The start of Dickens has been strong - I'm not 20 pages in and I've found something I want to talk about! The prefaces and dedications of Pickwick Papers are damn right intriguing and not just a little bit hilarious.

The first one in this edition is the Dedication to the Original Edition from 1837, which seemed to be a masterclass in the subversive and sarcastic comment, until I looked up the person involved (one 'Serjeant Talfourd') and found out that it was true! Sincere! An honest dedication to a friend! See if you agree with me that times have somewhat changed:

'Many a fevered head and palsied hand will gather new vigour in the hour of sickness and distress from your excellent exertions;many a widowed mother and orphan child, who would otherwise reap nothing from the fame of departed genius but its too frequent legacy of poverty and suffering, will bear, in their altered condition, higher testimony to the value of your labours than the most lavish encomiums from lip or pen could ever afford.'

How overblown is that? Clearly stomachs were stronger back then - reading it makes me look slightly askew at the page for the punchline. Apparently, Thomas Noon Talfourd was a Serjeant-at-Law, an order of barristers that hasn't existed in the UK since the 1920s, and he got the first Copyright Bill passed in the UK in 1837, the year of Dickens writing this. It seems Dickens really respected him and that they were close personal friends. It's worth mentioning that my spell checker is having a fit trying to change 'serjeant' to 'sergeant' (ha, by putting them both together, it's hoping that I'm learning), but that is how sergeant was spelt until the end of WW1, and how The Rifles still spell it today. So, it's seems the first joke in Dickens, as I find it, wasn't even deliberate. The Preface to the Original Edition, from the same 1837 volume, goes about explaining the book to the reader before they've read it, somewhat ruining the joke, and tells the reader that he didn't mean to offend anyone with it; indeed, he'd be 'proud and happy' if it caused the reader to 'look upon the brighter and more kindly side of human nature'. Bless him. How green.

We then have the Preface to the Cheap Edition from 1847, ten year later, when presumably it did the Victorian version of switching to paperback. It starts off rather knowingly, disparaging prefaces as things that are 'seldom read' and 'no doubt for the behoof of that so richly and so disinterestedly endowed personage, Posterity' - oh Charles, how droll you have become, har har. Again he explains the book as largely plotless  but hopefully funny, and tells a sweet little story about the first time he saw his work in print ('my eyes were so dimmed with joy and pride') and what a good omen it was that the publisher of that piece was involved in the book publication of the Pickwick Papers. We then have an interesting little treatise on Christianity - 'Lest there should be any well-intentioned persons who do not perceive the difference...between religion and the cant of religion, piety and the pretence of piety...let them understand that it is always the latter, and never the former, which is satirized here' - and some loaded hopes for social change by the time the 'series reaches its conclusion'. A clue to the ethos of the developing social reformer, no doubt. He then says hurrah to cheap literature, hurrah.

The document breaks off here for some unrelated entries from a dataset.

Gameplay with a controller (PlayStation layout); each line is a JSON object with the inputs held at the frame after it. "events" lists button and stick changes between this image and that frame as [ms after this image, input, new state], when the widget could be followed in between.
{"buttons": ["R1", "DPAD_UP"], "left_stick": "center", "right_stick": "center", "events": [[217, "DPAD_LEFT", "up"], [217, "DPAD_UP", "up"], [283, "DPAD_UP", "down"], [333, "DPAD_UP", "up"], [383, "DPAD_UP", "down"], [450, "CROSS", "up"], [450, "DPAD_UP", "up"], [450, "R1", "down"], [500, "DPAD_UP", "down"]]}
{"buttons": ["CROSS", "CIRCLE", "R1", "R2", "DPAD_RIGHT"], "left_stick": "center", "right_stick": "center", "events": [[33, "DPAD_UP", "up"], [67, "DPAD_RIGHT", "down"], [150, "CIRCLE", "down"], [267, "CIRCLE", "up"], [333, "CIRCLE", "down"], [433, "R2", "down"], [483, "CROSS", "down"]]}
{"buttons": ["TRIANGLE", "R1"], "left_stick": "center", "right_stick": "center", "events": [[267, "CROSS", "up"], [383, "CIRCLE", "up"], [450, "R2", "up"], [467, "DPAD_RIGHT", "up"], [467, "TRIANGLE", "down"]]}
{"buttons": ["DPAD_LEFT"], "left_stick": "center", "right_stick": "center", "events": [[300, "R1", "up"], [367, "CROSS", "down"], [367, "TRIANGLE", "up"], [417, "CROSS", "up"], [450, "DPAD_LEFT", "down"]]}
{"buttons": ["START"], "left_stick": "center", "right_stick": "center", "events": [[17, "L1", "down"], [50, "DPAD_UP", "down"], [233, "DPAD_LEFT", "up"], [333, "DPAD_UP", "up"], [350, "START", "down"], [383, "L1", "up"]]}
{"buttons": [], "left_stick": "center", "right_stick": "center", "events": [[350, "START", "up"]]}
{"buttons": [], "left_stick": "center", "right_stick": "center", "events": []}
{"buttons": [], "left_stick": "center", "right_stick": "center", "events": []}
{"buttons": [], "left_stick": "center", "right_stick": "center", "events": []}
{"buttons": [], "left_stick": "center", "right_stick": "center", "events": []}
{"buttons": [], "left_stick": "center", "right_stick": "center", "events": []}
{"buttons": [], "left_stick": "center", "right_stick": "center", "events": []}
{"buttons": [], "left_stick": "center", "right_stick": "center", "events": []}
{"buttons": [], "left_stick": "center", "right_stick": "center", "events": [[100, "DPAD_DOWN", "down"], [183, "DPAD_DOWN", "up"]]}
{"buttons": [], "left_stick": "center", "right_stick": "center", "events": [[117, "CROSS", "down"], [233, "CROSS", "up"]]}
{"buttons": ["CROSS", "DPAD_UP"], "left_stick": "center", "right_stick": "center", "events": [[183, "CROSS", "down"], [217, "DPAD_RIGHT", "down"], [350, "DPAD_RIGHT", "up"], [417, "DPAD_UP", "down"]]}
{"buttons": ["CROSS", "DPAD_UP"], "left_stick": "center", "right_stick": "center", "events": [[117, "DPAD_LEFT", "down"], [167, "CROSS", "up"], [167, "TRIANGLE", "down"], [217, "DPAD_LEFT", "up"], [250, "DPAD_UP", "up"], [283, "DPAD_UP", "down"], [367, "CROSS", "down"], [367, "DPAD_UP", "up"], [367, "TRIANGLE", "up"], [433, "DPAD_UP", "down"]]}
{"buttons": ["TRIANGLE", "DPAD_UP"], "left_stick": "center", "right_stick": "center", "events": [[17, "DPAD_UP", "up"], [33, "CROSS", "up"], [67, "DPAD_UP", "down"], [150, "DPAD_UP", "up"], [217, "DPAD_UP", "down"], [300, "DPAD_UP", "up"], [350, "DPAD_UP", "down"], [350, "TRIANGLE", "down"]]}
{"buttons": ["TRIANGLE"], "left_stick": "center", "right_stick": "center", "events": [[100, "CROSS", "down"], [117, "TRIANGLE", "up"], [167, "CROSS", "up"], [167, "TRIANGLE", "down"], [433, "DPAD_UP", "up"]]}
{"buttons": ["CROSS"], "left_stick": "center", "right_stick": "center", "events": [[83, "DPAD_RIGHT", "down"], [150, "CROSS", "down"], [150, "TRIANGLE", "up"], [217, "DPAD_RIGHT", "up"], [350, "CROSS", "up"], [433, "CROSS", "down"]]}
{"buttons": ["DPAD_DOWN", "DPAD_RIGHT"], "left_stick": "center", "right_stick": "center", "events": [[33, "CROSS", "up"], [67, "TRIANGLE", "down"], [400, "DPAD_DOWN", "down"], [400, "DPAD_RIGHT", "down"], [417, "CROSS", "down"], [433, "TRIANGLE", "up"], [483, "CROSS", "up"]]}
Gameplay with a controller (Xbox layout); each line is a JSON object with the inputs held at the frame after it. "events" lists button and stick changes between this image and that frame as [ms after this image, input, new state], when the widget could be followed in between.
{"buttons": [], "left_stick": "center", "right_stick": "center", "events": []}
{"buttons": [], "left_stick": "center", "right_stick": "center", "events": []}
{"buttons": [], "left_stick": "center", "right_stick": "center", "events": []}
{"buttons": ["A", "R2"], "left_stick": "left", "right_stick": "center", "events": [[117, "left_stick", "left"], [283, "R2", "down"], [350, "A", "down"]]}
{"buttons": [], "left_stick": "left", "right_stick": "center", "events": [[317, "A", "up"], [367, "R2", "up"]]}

The last preface before we get to the story (all this and no book so far) is the Preface to the Charles Dickens edition, from 1867, so 20 years after the cheap edition and only 3 years before his death. In  this one, he shows no dislike of his earlier prefaces as he reproduces a number of paragraphs from them exactly as the originals, before launching into a statement of innocence with regard to a Mr. Seymour, who seemingly disputed the origins and the originality of the book. It caught me rather by surprise to go from a discussion of the illustrations, to:

'I confine myself to placing on record here the facts:

That, MR. SEYMOUR never oruginated or suggested an incident, a phrase, or a word, to be found in this book. That, MR. SEYMOUR dies when only twenty-four pages of this book were  published, and when assuredly not forty-eight were written. That, I believe I never saw MR. SEYMOUR'S hand-writing in my life...'
I love the angry capitalisation (MR. SEYMOUR!), the convenient death (twenty-four pages, ha! Not the forty-eight that you suppose...) and the fact that his hand-writing is mentioned upon - how antiquitated, how twee. What would the modern equivalent be? 'I never knew his IP address or his Google Docs password!'? Strange also that these 'accusations' were from, what, 30 years before, and he judges his final reprint of The Pickwick Papers as the place to air them. After the fist-banging comes a reiteration of the mocking of the pretence of piety only and the misty-eyed recollection of his first publication, a chat about some legal matters and a hope still for social reform. The endorsement of cheap literature mysteriously disappears from the final paragraph, otherwise reproduced to the final comma, in this last preface, but I guess by then literature was livelihood to him, and he had no use of it, being, by this time, stonkingly rich. How sad.

So, a brief overview of the life and times of Dickens, in 24 pages. What an endorsement for the writing of the man himself: idealism, nostalgia, suspicion, long-held grudges, a defence of sincere religion and a hope for the betterment of man's view of itself, next to a defence against plagiarism and an illustration of his own personal alteration in the journey from rich to poor. Bravo, Dickens, bravo. What a complicated man you were. Roll on the rest!

Challenge progress to date: The Pickwick Papers, p19.